Safire brought that punchiness to his Times essays, said the Associated Press. In contrast to the Olympian tone of many columnists, he employed a style that one observer compared to “a gaudy flame on display in a gray museum.” He called Hillary Clinton “a congenital liar” and once urged Ronald Reagan to “dispense with his I-am-not-a-shnook defensiveness.” His “smooth prose helped make conservatism respectable in the 1970s” and won him the 1978 Pulitzer Prize for commentary. But “critics said Safire made loose accusations” that were not always borne out by the facts. Several times he linked Saddam Hussein to the 9/11 attacks, “calling it an ‘undisputed fact’ that hijacker Mohamed Atta met with a senior Iraqi intelligence official in Prague in April 2001. The 9/11 commission said that meeting never happened.”
The frequently “rumpled” Safire often looked “like a man with a toothache coming on,” said The New York Times.
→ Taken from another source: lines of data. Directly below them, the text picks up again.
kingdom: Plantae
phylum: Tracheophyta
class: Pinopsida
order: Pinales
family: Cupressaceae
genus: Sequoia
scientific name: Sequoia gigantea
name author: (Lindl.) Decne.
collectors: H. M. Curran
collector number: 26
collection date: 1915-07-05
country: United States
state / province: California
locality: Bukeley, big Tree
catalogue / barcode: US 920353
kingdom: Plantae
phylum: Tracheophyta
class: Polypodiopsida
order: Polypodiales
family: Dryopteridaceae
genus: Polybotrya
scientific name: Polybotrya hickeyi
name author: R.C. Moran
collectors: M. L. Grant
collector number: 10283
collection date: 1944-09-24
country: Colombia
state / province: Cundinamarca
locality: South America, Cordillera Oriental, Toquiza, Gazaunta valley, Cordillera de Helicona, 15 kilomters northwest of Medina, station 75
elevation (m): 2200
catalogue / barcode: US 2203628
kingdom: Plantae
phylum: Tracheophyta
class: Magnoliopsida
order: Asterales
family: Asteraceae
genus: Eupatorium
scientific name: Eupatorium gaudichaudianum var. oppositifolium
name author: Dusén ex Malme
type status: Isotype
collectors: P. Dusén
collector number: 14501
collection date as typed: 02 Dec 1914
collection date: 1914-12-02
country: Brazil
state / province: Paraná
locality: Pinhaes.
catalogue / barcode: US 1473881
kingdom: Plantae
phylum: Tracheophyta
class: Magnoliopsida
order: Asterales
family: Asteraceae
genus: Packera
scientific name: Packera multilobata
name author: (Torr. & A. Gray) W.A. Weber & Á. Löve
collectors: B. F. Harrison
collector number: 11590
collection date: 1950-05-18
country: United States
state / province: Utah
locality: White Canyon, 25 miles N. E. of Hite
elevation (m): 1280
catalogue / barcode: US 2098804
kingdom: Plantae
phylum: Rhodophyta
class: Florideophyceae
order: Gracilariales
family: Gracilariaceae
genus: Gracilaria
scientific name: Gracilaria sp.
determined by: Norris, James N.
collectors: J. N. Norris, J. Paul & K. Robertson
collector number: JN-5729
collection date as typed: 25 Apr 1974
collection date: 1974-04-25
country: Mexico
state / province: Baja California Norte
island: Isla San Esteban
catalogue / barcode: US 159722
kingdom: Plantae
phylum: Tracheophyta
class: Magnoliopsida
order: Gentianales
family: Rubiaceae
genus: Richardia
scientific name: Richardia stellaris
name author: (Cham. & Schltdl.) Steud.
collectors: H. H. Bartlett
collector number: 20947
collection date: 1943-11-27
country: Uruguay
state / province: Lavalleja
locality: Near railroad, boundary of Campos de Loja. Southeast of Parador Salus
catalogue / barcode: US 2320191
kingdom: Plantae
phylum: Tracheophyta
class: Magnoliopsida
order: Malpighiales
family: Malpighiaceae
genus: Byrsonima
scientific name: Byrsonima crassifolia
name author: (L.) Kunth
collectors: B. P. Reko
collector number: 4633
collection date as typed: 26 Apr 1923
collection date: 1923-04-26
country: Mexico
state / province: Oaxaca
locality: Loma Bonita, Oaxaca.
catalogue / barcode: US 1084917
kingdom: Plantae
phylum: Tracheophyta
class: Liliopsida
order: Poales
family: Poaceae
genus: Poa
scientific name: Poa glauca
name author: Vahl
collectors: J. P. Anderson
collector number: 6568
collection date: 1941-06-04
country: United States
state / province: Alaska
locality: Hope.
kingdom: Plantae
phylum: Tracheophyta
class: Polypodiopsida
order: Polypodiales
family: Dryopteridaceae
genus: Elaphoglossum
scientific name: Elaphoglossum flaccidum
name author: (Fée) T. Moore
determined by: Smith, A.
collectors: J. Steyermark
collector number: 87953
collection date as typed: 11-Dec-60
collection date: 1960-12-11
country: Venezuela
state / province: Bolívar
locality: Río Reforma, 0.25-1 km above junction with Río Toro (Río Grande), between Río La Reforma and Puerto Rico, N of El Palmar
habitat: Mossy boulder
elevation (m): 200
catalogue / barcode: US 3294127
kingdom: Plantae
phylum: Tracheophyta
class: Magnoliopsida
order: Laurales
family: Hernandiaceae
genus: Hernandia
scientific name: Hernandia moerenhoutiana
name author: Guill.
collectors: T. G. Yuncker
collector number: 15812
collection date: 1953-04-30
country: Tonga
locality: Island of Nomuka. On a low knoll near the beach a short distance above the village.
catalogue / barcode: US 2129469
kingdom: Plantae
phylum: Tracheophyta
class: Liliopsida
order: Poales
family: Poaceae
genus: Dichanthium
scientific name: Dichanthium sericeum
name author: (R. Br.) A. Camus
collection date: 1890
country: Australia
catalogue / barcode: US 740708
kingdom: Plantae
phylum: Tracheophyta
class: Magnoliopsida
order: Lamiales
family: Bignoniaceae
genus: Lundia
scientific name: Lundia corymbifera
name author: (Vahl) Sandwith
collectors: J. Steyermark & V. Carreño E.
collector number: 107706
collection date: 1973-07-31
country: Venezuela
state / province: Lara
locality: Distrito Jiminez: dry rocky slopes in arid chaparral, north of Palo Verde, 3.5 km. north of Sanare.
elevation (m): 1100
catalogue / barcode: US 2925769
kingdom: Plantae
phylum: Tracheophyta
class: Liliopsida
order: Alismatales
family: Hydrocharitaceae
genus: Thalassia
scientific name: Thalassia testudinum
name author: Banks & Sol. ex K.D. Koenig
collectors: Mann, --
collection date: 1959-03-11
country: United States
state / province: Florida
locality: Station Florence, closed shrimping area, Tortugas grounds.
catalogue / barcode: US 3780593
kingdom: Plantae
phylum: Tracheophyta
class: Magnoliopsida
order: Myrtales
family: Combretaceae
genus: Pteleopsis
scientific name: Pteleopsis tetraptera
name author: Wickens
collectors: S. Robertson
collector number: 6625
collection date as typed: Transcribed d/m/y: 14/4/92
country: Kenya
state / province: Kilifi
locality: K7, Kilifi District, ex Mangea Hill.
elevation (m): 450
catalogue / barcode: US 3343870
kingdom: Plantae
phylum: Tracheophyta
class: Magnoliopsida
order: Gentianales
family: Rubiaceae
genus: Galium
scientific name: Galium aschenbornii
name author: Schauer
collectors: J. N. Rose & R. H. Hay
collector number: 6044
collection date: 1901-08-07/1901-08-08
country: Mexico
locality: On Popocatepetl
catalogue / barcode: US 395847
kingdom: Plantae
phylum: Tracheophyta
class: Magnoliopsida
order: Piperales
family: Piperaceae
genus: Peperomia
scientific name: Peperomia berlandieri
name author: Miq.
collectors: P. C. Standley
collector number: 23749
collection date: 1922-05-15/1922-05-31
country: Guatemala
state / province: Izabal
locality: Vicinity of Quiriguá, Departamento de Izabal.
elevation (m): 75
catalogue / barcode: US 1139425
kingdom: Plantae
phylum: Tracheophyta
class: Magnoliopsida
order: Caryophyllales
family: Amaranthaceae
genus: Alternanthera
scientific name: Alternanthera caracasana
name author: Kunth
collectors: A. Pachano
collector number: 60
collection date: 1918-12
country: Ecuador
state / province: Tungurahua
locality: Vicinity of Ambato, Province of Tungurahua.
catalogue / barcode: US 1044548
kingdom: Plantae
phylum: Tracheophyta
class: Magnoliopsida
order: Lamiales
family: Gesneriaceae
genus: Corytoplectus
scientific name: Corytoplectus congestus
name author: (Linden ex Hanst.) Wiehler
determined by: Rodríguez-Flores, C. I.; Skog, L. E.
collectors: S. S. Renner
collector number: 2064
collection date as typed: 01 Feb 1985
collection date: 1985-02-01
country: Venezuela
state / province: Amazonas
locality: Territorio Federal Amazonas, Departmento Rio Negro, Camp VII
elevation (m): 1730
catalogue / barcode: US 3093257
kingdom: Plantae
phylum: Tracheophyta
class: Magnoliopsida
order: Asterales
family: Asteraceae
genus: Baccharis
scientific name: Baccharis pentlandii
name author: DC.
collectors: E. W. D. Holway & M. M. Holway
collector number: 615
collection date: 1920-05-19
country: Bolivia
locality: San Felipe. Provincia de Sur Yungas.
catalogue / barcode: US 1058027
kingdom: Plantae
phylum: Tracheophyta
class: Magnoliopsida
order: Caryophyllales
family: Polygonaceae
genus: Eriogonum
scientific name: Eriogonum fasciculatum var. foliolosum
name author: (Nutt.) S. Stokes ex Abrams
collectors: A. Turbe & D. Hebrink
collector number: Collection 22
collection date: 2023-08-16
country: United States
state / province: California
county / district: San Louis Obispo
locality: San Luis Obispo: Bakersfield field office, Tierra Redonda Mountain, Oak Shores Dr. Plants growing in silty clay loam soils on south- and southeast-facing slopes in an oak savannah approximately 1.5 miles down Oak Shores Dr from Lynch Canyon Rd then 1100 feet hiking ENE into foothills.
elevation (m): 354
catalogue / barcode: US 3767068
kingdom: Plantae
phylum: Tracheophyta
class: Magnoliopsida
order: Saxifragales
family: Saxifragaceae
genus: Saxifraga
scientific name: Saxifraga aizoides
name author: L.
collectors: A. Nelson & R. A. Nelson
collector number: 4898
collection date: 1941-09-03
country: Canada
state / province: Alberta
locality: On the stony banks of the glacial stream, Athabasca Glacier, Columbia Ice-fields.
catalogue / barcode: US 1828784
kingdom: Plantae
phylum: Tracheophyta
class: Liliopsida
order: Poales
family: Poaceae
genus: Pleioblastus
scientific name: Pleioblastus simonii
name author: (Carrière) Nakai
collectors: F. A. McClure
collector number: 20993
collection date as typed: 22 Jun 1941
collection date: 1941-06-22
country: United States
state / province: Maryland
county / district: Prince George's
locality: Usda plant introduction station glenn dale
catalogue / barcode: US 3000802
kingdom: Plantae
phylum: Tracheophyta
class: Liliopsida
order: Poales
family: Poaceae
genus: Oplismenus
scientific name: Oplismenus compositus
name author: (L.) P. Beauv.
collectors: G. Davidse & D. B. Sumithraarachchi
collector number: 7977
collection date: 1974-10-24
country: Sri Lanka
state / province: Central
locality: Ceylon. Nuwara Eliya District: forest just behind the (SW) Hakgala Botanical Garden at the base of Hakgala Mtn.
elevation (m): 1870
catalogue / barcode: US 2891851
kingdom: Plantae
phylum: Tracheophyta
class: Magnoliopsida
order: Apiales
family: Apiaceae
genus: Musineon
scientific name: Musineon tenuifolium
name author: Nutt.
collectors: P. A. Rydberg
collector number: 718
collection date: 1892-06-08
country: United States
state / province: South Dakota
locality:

A self-described “libertarian conservative” who prized individual freedom and deplored governmental intrusion, he was famously contrarian. “He denounced the Bush administration’s USA Patriot Act as an intrusion on civil liberties, for example, but supported the war in Iraq.” In his “On Language” column, which ran for 30 years in The New York Times Magazine, he plumbed the depths of the mother tongue, earning fame as a “Pickwickian quibbler who gleefully pounced on gaffes, inexactitudes, neologisms, misnomers, solecisms, and perversely peccant puns.” Among his many wry rules for writers were, “Remember to never split an infinitive. Take the bull by the hand and avoid mixing metaphors. Proofread carefully to see if you words out. Avoid clichés like the plague. And don’t overuse exclamation marks!”
Safire’s many honors included the 2006 Presidential Medal of Freedom. He died of pancreatic cancer.